* [ASSIGNMENT] Make an exact copy of the listing, without images.

* [DATA LISTING]
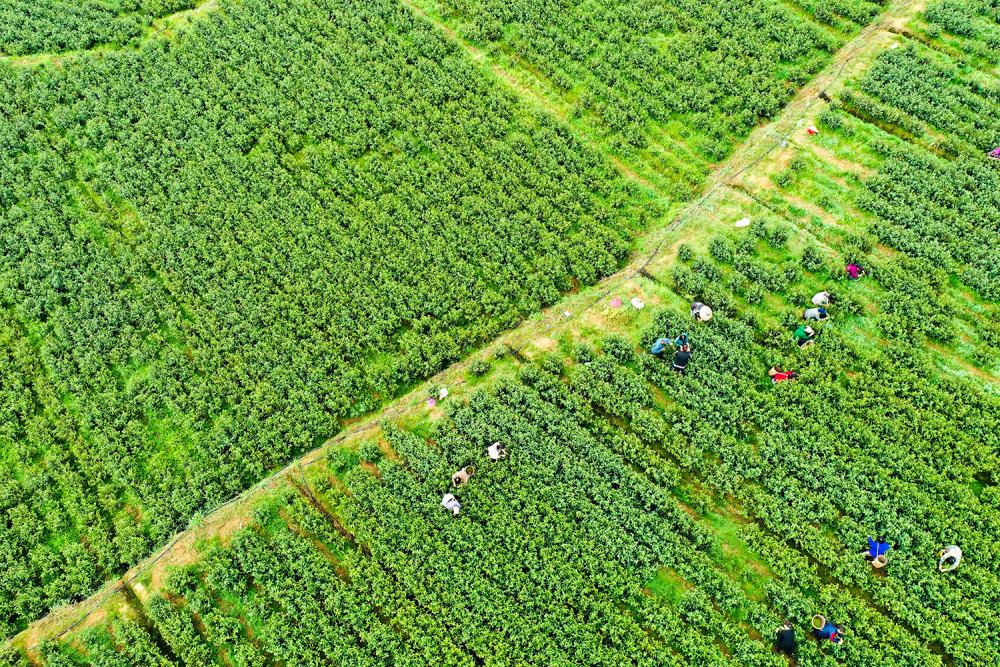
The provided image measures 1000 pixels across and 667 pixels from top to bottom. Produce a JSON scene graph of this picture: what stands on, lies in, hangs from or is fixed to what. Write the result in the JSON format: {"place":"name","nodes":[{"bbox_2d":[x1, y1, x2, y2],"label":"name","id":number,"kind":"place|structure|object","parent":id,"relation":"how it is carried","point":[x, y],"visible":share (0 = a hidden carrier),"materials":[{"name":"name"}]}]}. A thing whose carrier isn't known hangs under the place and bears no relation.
{"place":"outdoors","nodes":[
{"label":"outdoors","id":0,"kind":"place"},
{"bbox_2d":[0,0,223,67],"label":"dirt path","id":1,"kind":"structure","parent":0,"point":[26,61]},
{"bbox_2d":[2,0,934,654],"label":"dirt path","id":2,"kind":"structure","parent":0,"point":[179,559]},
{"bbox_2d":[426,396,436,406],"label":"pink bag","id":3,"kind":"object","parent":2,"relation":"on","point":[431,401],"visible":0.97,"materials":[{"name":"plastic"}]},
{"bbox_2d":[438,387,448,399],"label":"white bag","id":4,"kind":"object","parent":2,"relation":"on","point":[443,391],"visible":0.98,"materials":[{"name":"white plastic"}]},
{"bbox_2d":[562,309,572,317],"label":"white bag","id":5,"kind":"object","parent":2,"relation":"on","point":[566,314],"visible":0.97,"materials":[{"name":"white"}]},
{"bbox_2d":[608,297,622,307],"label":"umbrella","id":6,"kind":"object","parent":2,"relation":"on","point":[617,302],"visible":0.99,"materials":[{"name":"plastic"}]},
{"bbox_2d":[630,297,644,309],"label":"umbrella","id":7,"kind":"object","parent":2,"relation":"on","point":[635,304],"visible":0.98,"materials":[{"name":"white plastic"}]},
{"bbox_2d":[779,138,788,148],"label":"bag","id":8,"kind":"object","parent":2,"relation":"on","point":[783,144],"visible":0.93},
{"bbox_2d":[806,125,818,135],"label":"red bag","id":9,"kind":"object","parent":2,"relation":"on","point":[813,131],"visible":0.97,"materials":[{"name":"red plastic"}]},
{"bbox_2d":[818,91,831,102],"label":"black bag","id":10,"kind":"object","parent":2,"relation":"on","point":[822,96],"visible":0.88,"materials":[{"name":"black"}]},
{"bbox_2d":[17,6,999,664],"label":"field","id":11,"kind":"structure","parent":0,"point":[969,568],"materials":[{"name":"green plant"}]},
{"bbox_2d":[440,492,461,515],"label":"person","id":12,"kind":"object","parent":11,"relation":"on","point":[447,504],"visible":0.96},
{"bbox_2d":[451,466,473,488],"label":"person","id":13,"kind":"object","parent":11,"relation":"on","point":[466,477],"visible":0.97},
{"bbox_2d":[487,441,507,461],"label":"person","id":14,"kind":"object","parent":11,"relation":"on","point":[492,448],"visible":0.93},
{"bbox_2d":[650,337,674,356],"label":"person","id":15,"kind":"object","parent":11,"relation":"on","point":[664,341],"visible":0.95},
{"bbox_2d":[671,344,691,371],"label":"person","id":16,"kind":"object","parent":11,"relation":"on","point":[676,362],"visible":0.98},
{"bbox_2d":[673,332,689,350],"label":"person","id":17,"kind":"object","parent":11,"relation":"on","point":[685,337],"visible":0.84},
{"bbox_2d":[690,301,712,322],"label":"person","id":18,"kind":"object","parent":11,"relation":"on","point":[705,310],"visible":0.98},
{"bbox_2d":[734,217,750,228],"label":"white bag","id":19,"kind":"object","parent":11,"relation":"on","point":[740,222],"visible":0.98,"materials":[{"name":"white plastic"}]},
{"bbox_2d":[768,367,797,384],"label":"person","id":20,"kind":"object","parent":11,"relation":"on","point":[781,376],"visible":0.93},
{"bbox_2d":[775,620,797,653],"label":"person","id":21,"kind":"object","parent":11,"relation":"on","point":[787,640],"visible":0.98},
{"bbox_2d":[792,324,815,345],"label":"person","id":22,"kind":"object","parent":11,"relation":"on","point":[799,333],"visible":0.98},
{"bbox_2d":[803,307,828,321],"label":"person","id":23,"kind":"object","parent":11,"relation":"on","point":[817,314],"visible":0.97},
{"bbox_2d":[811,291,831,306],"label":"person","id":24,"kind":"object","parent":11,"relation":"on","point":[817,298],"visible":0.95},
{"bbox_2d":[810,615,844,644],"label":"person","id":25,"kind":"object","parent":11,"relation":"on","point":[822,621],"visible":0.96},
{"bbox_2d":[845,262,865,279],"label":"person","id":26,"kind":"object","parent":11,"relation":"on","point":[852,273],"visible":0.93},
{"bbox_2d":[863,535,892,564],"label":"person","id":27,"kind":"object","parent":11,"relation":"on","point":[879,545],"visible":0.88},
{"bbox_2d":[938,545,961,571],"label":"person","id":28,"kind":"object","parent":11,"relation":"on","point":[955,549],"visible":0.95},
{"bbox_2d":[987,147,999,157],"label":"person","id":29,"kind":"object","parent":11,"relation":"on","point":[997,150],"visible":0.88}
]}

* [RESPONSE FOR THIS EXERCISE]
The provided image measures 1000 pixels across and 667 pixels from top to bottom. Produce a JSON scene graph of this picture: what stands on, lies in, hangs from or is fixed to what. Write the result in the JSON format: {"place":"name","nodes":[{"bbox_2d":[x1, y1, x2, y2],"label":"name","id":number,"kind":"place|structure|object","parent":id,"relation":"how it is carried","point":[x, y],"visible":share (0 = a hidden carrier),"materials":[{"name":"name"}]}]}. A thing whose carrier isn't known hangs under the place and bears no relation.
{"place":"outdoors","nodes":[
{"label":"outdoors","id":0,"kind":"place"},
{"bbox_2d":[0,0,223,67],"label":"dirt path","id":1,"kind":"structure","parent":0,"point":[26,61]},
{"bbox_2d":[2,0,934,654],"label":"dirt path","id":2,"kind":"structure","parent":0,"point":[179,559]},
{"bbox_2d":[426,396,436,406],"label":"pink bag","id":3,"kind":"object","parent":2,"relation":"on","point":[431,401],"visible":0.97,"materials":[{"name":"plastic"}]},
{"bbox_2d":[438,387,448,399],"label":"white bag","id":4,"kind":"object","parent":2,"relation":"on","point":[443,391],"visible":0.98,"materials":[{"name":"white plastic"}]},
{"bbox_2d":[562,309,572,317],"label":"white bag","id":5,"kind":"object","parent":2,"relation":"on","point":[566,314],"visible":0.97,"materials":[{"name":"white"}]},
{"bbox_2d":[608,297,622,307],"label":"umbrella","id":6,"kind":"object","parent":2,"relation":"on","point":[617,302],"visible":0.99,"materials":[{"name":"plastic"}]},
{"bbox_2d":[630,297,644,309],"label":"umbrella","id":7,"kind":"object","parent":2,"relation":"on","point":[635,304],"visible":0.98,"materials":[{"name":"white plastic"}]},
{"bbox_2d":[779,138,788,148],"label":"bag","id":8,"kind":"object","parent":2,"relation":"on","point":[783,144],"visible":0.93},
{"bbox_2d":[806,125,818,135],"label":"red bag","id":9,"kind":"object","parent":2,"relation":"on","point":[813,131],"visible":0.97,"materials":[{"name":"red plastic"}]},
{"bbox_2d":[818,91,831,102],"label":"black bag","id":10,"kind":"object","parent":2,"relation":"on","point":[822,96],"visible":0.88,"materials":[{"name":"black"}]},
{"bbox_2d":[17,6,999,664],"label":"field","id":11,"kind":"structure","parent":0,"point":[969,568],"materials":[{"name":"green plant"}]},
{"bbox_2d":[440,492,461,515],"label":"person","id":12,"kind":"object","parent":11,"relation":"on","point":[447,504],"visible":0.96},
{"bbox_2d":[451,466,473,488],"label":"person","id":13,"kind":"object","parent":11,"relation":"on","point":[466,477],"visible":0.97},
{"bbox_2d":[487,441,507,461],"label":"person","id":14,"kind":"object","parent":11,"relation":"on","point":[492,448],"visible":0.93},
{"bbox_2d":[650,337,674,356],"label":"person","id":15,"kind":"object","parent":11,"relation":"on","point":[664,341],"visible":0.95},
{"bbox_2d":[671,344,691,371],"label":"person","id":16,"kind":"object","parent":11,"relation":"on","point":[676,362],"visible":0.98},
{"bbox_2d":[673,332,689,350],"label":"person","id":17,"kind":"object","parent":11,"relation":"on","point":[685,337],"visible":0.84},
{"bbox_2d":[690,301,712,322],"label":"person","id":18,"kind":"object","parent":11,"relation":"on","point":[705,310],"visible":0.98},
{"bbox_2d":[734,217,750,228],"label":"white bag","id":19,"kind":"object","parent":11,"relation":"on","point":[740,222],"visible":0.98,"materials":[{"name":"white plastic"}]},
{"bbox_2d":[768,367,797,384],"label":"person","id":20,"kind":"object","parent":11,"relation":"on","point":[781,376],"visible":0.93},
{"bbox_2d":[775,620,797,653],"label":"person","id":21,"kind":"object","parent":11,"relation":"on","point":[787,640],"visible":0.98},
{"bbox_2d":[792,324,815,345],"label":"person","id":22,"kind":"object","parent":11,"relation":"on","point":[799,333],"visible":0.98},
{"bbox_2d":[803,307,828,321],"label":"person","id":23,"kind":"object","parent":11,"relation":"on","point":[817,314],"visible":0.97},
{"bbox_2d":[811,291,831,306],"label":"person","id":24,"kind":"object","parent":11,"relation":"on","point":[817,298],"visible":0.95},
{"bbox_2d":[810,615,844,644],"label":"person","id":25,"kind":"object","parent":11,"relation":"on","point":[822,621],"visible":0.96},
{"bbox_2d":[845,262,865,279],"label":"person","id":26,"kind":"object","parent":11,"relation":"on","point":[852,273],"visible":0.93},
{"bbox_2d":[863,535,892,564],"label":"person","id":27,"kind":"object","parent":11,"relation":"on","point":[879,545],"visible":0.88},
{"bbox_2d":[938,545,961,571],"label":"person","id":28,"kind":"object","parent":11,"relation":"on","point":[955,549],"visible":0.95},
{"bbox_2d":[987,147,999,157],"label":"person","id":29,"kind":"object","parent":11,"relation":"on","point":[997,150],"visible":0.88}
]}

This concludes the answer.